General

        Acquisition or merger transactions by firms operating in the market may bring about various benefits such as products offered at lower prices, development of new products or increase in quality. However, such transactions also pose the risk of decreasing the competition in the market by creating or strengthening a dominant position. Such merger and acquisition transactions which increase prices for customers, decrease variety and undermine innovation are prohibited under Article 7 of the Act No. 4054.


Cases which are considered as merger and acquisition under Article 7, mergers or acquisitions requiring the authorization of the Competition Board, and the procedures and principles concerning the notification thereof to the Competition Board are regulated by the Communiqué on the Mergers and Acquisitions Calling for the Authorization of the Competition Board (Communiqué No. 2010/4).

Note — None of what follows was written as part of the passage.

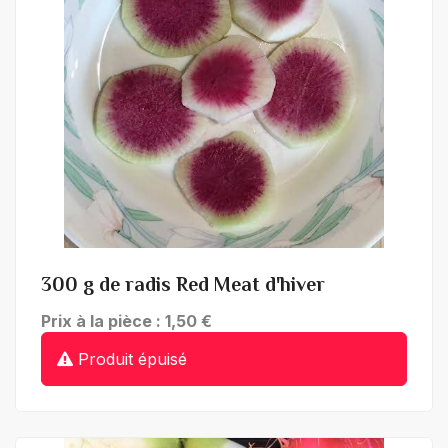
+ de détails
300 g de radis Red Meat d'hiver
Prix à la pièce : 1,50 €
Produit épuisé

In determining whether a merger/acquisition falls under Article 7 of the Act, the concept of control is taken into account. Control may be acquired through rights, contracts or other instruments which grant the power to exercise decisive influence – de facto or de jure – over an undertaking. Hence, only those mergers/acquisitions involving a permanent change in control are considered under Article 7. In other words, a merger of undertakings which are within the same economic entity, which are controlled by the same persons or undertakings, or an acquisition taking place between these undertakings do not lead to a change of control; thus, they do not fall under Article 7. 

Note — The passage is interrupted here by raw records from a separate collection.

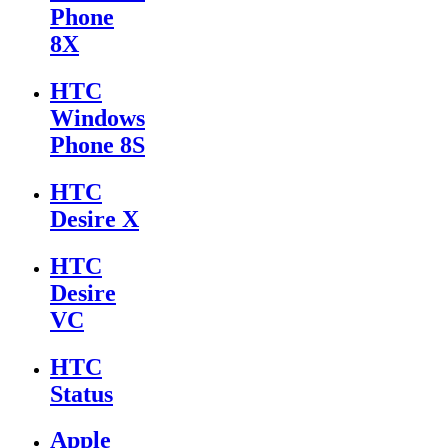
Phone
8X
HTC
Windows
Phone 8S
HTC
Desire X
HTC
Desire
VC
HTC
Status
Apple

As regards mergers/acquisitions which result in a change of control, turnover thresholds have been determined by the Communiqué on the Mergers and Acquisitions Calling for the Authorization of the Competition Board (Communiqué No. 2010/4). Mergers and acquisitions by undertakings whose turnovers in the relevant market are above the specified thresholds can only be legally valid following the authorization of the Competition Board. Within this framework, as a rule, an application must be made to the Competition Authority for authorization for merger/acquisition transactions which involve a change in control and which exceed the thresholds laid out in the Communiqué no 2010/4.